**DOCUMENT EXCERPT:**
"""
Mathematical Foundations of Machine Learning

Prof. Matthieu Bloch

Monday, October 28, 2024

Last time

  • Last class: Wednesday October 23, 2024
    • We proved about the spectral theorem
    • We talked about relating the spectral theorem to the stability of solutions of \(\vecy=\matA\vecx\)
      • (\(\matA\) square and postive definite)
  • Today: We will talk about the singular value decomposition
  • To be effectively prepared for today's class, you should have:
    1. Gone over slides and read associated lecture notes here
    2. Started working on Homework 5 (due Tuesday October 29, 2024)
  • Logistics: use office hours to prepare for Homework 5
    • Jack Hill office hours: Wednesday 11:30am-12:30pm in TSRB and hybrid
    • Anuvab Sen office hours: Thursday 12pm-1pm in TSRB and hybrid
  • Homework 6: due Thursday November 7, 2024
  • Wednesday October 30, 2024 no synchronous class
    • I am traveling to a conference and will upload an asynchronous lecture

Midterm statistics

Image

What can we do

  • We will be introducing recitations with GTAs every week
    • Opportunity to go through examples
    • Opportunity to work on a problem with some guidance
  • Think about your study habits
Image

Spectral theorem

Every complex matrix \(\matA\) has at least one complex eigenvector and every real symmetrix matrix has real eigenvalues and at least one real eigenvector.

Every matrix \(\matA\in\bbC^{n\times n}\) is unitarily similar to an upper triangular matrix, i.e., \[ \bfA = \bfV\boldsymbol{\Delta}\bfV^\dagger \] with \(\boldsymbol{\Delta}\) upper triangular and \(\bfV^\dagger=\bfV^{-1}\).
"""
(Stored entries)
"""
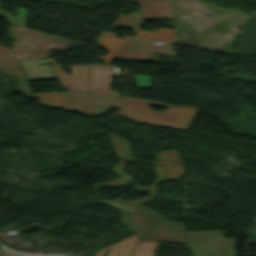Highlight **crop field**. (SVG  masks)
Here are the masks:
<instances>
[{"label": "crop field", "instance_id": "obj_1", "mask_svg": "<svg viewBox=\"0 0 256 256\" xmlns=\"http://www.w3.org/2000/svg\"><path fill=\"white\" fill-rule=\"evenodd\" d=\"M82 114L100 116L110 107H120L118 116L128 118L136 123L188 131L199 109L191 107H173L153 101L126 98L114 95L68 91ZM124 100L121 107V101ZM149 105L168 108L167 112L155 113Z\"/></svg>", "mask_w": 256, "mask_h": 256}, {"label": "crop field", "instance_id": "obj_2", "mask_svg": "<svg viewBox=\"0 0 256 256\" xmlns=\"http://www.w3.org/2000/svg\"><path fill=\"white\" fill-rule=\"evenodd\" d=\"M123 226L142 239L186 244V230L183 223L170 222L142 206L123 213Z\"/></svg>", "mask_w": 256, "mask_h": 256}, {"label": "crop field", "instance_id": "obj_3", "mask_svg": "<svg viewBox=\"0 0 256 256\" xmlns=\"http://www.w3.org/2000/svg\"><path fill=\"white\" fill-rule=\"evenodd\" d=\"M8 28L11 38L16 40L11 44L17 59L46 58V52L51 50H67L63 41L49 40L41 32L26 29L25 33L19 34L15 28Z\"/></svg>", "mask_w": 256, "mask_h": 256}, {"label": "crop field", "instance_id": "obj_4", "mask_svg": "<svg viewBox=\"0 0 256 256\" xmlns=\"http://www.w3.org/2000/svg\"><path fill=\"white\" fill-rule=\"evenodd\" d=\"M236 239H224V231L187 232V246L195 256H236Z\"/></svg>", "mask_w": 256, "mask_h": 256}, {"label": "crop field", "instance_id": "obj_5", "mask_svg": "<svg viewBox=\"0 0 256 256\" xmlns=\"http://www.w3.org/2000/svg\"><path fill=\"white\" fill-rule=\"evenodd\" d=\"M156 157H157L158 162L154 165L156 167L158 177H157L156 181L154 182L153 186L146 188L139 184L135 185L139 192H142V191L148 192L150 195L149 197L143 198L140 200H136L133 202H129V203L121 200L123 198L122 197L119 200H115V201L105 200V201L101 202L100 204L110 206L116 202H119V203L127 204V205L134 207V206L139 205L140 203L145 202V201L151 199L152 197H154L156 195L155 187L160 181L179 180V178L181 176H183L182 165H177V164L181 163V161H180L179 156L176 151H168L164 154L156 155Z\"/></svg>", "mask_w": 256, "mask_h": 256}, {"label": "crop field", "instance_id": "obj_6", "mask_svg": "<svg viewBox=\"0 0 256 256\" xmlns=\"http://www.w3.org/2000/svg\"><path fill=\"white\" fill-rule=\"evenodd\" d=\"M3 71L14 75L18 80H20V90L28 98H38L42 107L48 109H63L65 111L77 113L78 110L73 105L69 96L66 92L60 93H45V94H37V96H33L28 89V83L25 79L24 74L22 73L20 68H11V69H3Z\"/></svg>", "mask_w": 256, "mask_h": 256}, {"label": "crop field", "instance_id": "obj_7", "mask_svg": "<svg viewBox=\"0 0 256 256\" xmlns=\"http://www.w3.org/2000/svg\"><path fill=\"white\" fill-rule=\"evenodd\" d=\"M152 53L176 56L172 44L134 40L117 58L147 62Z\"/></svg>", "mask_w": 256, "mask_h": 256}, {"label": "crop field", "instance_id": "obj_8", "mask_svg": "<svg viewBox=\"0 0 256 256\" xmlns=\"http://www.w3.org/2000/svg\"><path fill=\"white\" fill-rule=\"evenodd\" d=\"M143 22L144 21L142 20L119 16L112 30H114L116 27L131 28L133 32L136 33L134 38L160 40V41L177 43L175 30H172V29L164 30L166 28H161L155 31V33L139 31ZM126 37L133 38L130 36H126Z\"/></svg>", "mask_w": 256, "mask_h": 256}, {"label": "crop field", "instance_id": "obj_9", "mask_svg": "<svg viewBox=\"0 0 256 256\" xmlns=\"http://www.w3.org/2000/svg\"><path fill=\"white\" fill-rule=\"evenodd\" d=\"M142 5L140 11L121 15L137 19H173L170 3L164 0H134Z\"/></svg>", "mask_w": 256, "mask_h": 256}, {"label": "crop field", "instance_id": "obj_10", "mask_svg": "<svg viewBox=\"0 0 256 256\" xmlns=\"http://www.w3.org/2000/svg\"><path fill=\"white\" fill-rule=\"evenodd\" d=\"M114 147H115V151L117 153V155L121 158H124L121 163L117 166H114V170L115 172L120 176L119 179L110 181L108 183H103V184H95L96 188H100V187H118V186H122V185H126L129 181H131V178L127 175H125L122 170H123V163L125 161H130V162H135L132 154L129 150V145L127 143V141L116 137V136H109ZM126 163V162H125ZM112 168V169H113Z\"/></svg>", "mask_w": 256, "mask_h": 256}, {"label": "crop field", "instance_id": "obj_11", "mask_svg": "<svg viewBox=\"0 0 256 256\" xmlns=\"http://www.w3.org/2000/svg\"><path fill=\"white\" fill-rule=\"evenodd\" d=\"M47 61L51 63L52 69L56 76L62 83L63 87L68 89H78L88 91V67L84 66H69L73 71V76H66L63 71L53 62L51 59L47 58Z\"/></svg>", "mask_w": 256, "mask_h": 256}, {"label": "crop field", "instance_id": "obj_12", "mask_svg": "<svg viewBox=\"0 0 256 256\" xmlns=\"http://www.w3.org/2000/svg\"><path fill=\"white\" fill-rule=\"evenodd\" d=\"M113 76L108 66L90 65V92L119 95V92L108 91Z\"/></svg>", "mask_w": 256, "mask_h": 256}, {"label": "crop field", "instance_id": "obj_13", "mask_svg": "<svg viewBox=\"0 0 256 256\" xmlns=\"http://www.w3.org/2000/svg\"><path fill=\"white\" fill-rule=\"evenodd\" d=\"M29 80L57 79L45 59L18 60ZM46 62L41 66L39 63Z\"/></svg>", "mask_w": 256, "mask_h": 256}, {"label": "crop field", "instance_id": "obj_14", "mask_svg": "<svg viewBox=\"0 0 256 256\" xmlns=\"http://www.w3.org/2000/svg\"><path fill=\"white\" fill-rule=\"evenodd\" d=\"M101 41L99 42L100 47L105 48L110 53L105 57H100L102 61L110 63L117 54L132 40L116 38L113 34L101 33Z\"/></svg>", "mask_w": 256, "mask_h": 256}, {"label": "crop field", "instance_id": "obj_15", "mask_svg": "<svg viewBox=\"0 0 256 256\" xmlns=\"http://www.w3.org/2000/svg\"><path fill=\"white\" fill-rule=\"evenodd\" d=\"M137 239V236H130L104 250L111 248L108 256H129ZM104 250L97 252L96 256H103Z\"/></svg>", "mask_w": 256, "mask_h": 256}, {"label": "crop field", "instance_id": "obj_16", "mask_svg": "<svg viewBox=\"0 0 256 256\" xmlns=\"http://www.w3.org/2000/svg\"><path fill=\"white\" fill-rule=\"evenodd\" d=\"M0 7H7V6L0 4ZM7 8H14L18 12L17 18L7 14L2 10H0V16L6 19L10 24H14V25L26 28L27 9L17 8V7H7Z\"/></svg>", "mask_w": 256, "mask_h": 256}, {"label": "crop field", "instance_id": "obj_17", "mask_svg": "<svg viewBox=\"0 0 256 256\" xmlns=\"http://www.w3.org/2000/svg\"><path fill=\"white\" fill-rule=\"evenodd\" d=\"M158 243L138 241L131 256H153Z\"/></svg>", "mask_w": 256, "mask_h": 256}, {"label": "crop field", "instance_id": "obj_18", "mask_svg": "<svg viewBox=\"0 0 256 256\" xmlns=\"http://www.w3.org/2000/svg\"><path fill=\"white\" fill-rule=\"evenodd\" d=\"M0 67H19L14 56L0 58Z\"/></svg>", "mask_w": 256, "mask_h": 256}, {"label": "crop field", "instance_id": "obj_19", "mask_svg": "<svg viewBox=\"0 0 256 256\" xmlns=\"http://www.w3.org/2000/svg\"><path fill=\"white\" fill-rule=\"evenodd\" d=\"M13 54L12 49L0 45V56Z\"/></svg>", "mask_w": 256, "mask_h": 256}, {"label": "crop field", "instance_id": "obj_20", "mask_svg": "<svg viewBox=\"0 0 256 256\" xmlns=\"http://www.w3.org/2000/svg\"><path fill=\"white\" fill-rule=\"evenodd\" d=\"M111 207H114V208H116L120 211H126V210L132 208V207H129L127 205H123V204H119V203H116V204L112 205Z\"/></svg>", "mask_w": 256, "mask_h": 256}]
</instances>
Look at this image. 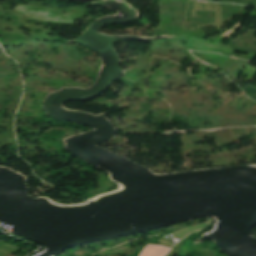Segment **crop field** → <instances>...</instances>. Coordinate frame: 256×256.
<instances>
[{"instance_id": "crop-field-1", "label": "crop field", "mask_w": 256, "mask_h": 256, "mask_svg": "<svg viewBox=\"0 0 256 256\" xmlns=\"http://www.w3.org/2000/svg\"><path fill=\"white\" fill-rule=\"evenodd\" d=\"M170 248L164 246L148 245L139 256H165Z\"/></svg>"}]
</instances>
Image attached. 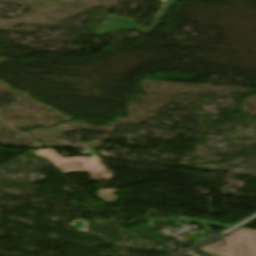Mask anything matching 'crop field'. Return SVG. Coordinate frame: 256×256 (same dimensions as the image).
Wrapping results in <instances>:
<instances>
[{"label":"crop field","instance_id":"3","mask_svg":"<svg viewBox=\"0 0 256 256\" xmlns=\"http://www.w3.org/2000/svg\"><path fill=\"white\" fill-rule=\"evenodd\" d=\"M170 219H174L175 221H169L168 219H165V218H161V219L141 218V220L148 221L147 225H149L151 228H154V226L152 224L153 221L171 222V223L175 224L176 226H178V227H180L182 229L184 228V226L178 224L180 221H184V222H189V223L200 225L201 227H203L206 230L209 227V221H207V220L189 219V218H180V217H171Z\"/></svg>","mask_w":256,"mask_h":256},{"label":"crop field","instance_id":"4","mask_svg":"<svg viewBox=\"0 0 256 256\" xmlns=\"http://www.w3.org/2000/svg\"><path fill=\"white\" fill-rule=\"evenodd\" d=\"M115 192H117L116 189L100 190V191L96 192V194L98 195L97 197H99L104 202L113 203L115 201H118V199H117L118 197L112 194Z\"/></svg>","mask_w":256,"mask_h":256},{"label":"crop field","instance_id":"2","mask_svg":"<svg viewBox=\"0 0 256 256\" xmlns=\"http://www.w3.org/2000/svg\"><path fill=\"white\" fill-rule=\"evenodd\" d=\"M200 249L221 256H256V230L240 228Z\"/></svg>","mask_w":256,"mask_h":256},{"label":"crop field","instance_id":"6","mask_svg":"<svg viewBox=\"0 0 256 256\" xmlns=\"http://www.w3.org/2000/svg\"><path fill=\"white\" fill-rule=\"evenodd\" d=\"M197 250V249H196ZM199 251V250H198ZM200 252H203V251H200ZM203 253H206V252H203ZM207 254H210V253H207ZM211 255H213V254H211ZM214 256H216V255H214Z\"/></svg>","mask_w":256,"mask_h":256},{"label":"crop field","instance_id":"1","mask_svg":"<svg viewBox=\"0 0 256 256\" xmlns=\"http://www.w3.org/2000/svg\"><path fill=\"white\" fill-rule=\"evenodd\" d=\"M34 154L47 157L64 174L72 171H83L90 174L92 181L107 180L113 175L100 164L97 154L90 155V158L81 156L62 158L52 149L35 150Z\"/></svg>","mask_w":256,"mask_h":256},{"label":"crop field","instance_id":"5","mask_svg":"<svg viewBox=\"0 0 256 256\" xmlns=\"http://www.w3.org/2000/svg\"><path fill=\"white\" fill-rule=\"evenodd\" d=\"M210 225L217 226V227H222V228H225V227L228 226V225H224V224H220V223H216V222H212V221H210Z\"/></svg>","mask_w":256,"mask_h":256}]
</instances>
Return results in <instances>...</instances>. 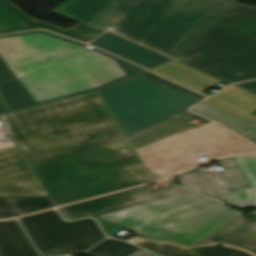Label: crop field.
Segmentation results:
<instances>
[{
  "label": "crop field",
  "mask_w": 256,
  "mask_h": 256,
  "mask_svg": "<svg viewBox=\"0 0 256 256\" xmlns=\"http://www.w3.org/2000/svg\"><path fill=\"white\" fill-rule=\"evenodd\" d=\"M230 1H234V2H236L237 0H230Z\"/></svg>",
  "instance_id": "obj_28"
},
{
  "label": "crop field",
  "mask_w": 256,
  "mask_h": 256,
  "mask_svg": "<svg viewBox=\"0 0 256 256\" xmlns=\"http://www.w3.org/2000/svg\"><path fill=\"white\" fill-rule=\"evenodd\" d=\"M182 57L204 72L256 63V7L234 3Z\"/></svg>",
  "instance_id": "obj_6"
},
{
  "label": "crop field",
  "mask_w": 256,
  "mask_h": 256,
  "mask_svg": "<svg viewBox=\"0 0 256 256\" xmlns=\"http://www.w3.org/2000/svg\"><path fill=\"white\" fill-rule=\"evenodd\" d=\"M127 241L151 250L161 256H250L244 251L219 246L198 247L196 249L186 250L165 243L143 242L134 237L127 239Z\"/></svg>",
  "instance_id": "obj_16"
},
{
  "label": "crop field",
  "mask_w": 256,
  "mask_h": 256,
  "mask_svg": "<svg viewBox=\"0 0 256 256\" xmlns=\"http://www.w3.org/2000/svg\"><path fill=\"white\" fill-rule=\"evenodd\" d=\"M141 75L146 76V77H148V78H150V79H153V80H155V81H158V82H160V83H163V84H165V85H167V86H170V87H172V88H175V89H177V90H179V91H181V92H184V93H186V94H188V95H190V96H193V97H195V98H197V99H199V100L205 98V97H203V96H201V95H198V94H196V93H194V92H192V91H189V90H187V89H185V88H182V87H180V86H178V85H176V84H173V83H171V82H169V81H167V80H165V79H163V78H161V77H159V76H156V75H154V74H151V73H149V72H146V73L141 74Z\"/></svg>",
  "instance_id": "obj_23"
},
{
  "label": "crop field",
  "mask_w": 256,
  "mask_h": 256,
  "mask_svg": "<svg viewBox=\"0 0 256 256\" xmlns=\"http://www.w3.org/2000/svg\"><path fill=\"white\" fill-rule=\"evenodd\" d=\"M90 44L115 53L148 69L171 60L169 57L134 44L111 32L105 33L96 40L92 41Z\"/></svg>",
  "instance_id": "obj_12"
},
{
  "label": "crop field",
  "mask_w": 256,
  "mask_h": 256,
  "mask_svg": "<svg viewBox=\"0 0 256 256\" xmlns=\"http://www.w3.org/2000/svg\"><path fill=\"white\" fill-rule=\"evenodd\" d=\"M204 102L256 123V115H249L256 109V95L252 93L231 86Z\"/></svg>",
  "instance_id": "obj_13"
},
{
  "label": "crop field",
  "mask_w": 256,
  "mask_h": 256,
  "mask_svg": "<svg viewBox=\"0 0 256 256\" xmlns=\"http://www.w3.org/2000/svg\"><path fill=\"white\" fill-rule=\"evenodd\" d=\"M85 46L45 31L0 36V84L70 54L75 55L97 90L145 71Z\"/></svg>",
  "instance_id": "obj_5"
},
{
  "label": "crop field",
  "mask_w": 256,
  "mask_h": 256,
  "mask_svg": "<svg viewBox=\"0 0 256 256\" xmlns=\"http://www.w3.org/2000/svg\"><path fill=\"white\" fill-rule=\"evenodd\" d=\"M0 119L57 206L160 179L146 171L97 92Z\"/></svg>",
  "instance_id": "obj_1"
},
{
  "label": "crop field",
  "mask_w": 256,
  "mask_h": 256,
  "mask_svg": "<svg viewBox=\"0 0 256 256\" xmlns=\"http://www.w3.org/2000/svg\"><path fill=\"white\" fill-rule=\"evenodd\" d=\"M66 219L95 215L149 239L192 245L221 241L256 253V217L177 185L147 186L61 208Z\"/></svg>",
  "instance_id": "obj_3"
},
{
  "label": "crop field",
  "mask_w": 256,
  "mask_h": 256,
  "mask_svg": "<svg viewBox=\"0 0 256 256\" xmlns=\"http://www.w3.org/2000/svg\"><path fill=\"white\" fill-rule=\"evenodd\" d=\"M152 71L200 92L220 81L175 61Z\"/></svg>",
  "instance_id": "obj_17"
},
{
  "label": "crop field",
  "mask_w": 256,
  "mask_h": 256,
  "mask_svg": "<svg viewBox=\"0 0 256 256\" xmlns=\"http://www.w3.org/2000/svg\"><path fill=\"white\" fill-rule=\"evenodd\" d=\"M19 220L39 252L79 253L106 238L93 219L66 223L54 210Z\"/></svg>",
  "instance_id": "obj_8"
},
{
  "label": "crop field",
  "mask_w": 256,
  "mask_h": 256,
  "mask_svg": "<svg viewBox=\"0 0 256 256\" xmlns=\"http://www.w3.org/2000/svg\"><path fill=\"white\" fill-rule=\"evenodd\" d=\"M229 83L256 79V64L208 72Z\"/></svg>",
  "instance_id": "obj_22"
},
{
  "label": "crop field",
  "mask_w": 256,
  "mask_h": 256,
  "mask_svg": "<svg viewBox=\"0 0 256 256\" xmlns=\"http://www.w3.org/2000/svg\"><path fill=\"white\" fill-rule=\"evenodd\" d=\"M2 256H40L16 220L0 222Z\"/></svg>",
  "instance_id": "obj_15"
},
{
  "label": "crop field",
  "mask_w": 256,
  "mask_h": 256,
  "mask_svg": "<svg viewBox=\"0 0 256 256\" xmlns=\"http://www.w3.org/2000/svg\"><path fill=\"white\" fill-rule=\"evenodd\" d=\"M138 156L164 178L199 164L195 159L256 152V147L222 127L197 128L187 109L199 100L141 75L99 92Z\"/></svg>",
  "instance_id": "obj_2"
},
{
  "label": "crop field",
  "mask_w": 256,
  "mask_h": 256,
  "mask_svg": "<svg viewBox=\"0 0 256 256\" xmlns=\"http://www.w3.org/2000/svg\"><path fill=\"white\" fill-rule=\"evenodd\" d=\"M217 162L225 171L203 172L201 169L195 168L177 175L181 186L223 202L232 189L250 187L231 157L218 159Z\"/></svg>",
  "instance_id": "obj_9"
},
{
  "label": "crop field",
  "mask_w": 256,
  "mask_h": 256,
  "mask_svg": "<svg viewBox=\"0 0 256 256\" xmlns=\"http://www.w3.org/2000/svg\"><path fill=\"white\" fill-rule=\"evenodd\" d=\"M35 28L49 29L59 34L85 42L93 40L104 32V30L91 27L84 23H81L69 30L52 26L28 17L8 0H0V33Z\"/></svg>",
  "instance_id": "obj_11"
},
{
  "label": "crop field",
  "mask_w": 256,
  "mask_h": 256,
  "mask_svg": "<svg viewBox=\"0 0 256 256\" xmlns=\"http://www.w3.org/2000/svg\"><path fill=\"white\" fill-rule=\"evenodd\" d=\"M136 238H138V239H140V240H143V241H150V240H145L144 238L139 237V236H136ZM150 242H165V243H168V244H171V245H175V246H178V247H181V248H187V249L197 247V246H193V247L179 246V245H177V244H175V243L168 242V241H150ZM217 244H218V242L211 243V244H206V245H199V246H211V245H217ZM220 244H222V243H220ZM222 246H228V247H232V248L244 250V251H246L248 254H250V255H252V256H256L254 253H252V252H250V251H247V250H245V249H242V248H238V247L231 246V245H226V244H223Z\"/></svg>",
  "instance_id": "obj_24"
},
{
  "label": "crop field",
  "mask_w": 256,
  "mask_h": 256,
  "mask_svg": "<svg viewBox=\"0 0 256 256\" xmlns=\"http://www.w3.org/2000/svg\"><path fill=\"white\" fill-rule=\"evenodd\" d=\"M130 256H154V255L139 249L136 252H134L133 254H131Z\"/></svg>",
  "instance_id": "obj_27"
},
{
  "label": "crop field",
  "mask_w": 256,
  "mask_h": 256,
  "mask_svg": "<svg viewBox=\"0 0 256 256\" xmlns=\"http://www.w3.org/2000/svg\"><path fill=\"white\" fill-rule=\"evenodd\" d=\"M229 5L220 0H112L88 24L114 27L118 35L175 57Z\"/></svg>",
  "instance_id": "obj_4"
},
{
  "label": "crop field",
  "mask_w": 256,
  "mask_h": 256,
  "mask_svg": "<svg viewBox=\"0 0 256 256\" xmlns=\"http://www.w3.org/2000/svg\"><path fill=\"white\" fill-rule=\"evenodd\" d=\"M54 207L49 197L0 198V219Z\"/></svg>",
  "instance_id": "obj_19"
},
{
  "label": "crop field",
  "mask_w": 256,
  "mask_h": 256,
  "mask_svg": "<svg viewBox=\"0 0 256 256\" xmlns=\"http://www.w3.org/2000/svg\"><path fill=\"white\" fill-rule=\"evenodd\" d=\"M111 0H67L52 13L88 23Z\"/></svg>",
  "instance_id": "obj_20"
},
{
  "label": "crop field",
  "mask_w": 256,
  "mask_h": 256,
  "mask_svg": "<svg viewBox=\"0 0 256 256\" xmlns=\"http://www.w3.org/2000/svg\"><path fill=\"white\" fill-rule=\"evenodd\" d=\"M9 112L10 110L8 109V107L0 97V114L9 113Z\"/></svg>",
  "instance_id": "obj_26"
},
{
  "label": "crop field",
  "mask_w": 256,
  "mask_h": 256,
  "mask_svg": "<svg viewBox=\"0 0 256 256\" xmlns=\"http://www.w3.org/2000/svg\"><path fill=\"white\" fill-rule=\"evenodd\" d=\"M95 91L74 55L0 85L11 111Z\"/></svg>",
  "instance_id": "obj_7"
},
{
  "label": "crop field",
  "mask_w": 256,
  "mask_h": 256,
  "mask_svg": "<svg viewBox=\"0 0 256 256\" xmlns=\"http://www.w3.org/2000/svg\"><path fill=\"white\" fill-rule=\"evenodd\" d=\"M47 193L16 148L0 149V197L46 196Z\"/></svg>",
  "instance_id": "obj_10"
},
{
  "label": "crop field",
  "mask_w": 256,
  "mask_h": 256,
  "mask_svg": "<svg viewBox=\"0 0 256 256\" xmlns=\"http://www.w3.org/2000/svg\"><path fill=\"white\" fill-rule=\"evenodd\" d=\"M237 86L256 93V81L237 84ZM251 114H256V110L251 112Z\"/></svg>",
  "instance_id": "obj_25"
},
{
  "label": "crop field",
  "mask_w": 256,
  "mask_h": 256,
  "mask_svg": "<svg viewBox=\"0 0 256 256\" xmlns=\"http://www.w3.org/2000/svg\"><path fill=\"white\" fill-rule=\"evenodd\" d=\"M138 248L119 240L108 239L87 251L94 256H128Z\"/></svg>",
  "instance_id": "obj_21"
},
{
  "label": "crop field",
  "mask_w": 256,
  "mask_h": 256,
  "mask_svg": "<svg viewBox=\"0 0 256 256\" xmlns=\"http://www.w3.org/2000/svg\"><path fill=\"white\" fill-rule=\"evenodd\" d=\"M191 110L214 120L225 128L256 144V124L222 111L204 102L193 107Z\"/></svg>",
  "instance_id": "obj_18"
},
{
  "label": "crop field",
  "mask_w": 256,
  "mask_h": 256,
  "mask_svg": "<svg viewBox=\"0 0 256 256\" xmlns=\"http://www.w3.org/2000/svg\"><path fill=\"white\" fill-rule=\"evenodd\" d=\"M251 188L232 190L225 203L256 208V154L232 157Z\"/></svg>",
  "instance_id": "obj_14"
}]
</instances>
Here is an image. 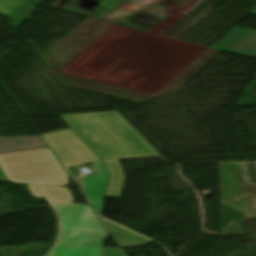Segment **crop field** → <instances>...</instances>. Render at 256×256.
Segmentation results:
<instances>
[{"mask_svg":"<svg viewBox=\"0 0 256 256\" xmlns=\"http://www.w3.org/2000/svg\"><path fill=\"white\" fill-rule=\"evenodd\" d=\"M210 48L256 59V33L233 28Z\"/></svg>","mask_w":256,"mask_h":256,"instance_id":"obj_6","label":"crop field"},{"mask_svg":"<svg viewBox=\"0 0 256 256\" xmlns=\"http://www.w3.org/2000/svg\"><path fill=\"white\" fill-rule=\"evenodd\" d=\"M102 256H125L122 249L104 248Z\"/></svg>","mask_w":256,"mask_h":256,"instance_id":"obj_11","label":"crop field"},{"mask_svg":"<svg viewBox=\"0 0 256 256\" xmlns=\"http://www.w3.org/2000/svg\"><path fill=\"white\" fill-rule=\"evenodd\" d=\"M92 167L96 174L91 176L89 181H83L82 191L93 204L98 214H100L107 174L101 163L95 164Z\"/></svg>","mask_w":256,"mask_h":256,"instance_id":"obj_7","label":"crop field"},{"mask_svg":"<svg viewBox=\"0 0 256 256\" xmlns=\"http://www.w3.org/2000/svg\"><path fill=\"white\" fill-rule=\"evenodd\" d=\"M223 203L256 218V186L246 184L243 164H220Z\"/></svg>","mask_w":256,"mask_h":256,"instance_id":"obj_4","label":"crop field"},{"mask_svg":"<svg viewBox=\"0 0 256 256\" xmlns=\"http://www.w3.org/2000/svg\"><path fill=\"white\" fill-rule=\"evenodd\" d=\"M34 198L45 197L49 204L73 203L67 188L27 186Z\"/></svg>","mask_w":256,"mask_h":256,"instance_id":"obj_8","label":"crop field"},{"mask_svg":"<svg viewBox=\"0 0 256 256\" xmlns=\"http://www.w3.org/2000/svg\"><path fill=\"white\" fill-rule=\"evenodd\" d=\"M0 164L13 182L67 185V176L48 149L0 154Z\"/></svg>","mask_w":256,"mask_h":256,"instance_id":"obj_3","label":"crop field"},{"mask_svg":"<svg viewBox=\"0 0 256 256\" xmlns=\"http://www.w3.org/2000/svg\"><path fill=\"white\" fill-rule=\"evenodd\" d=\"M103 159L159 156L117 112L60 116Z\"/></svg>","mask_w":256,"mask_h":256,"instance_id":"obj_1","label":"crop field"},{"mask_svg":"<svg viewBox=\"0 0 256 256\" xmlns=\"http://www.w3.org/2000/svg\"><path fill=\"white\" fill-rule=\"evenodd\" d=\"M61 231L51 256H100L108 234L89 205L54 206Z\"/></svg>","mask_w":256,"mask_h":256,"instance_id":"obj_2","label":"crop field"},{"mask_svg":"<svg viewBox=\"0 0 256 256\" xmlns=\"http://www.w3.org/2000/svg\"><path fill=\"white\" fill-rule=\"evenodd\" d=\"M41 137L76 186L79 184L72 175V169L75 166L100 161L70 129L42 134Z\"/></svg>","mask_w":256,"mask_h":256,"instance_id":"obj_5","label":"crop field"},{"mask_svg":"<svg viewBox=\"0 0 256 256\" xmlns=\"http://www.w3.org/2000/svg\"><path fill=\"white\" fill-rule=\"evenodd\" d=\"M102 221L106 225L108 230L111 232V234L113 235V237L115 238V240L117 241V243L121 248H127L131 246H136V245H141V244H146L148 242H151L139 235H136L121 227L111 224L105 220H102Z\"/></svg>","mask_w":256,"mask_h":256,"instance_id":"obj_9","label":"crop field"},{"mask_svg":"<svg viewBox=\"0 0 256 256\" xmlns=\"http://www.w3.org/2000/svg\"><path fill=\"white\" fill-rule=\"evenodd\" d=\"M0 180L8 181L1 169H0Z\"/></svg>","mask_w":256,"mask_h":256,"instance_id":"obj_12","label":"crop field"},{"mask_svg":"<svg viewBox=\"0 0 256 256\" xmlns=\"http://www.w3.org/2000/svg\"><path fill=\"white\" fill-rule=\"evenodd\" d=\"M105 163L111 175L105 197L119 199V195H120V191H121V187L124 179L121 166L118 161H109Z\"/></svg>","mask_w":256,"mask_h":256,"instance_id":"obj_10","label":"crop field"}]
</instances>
"""
**DO THIS:** List every calendar date mentioned in the machine learning lecture text above, in the order they appear.

**FINAL RESULT:**
- Monday, October 28, 2024
- Wednesday October 23, 2024
- Tuesday October 29, 2024
- Thursday November 7, 2024
- Wednesday October 30, 2024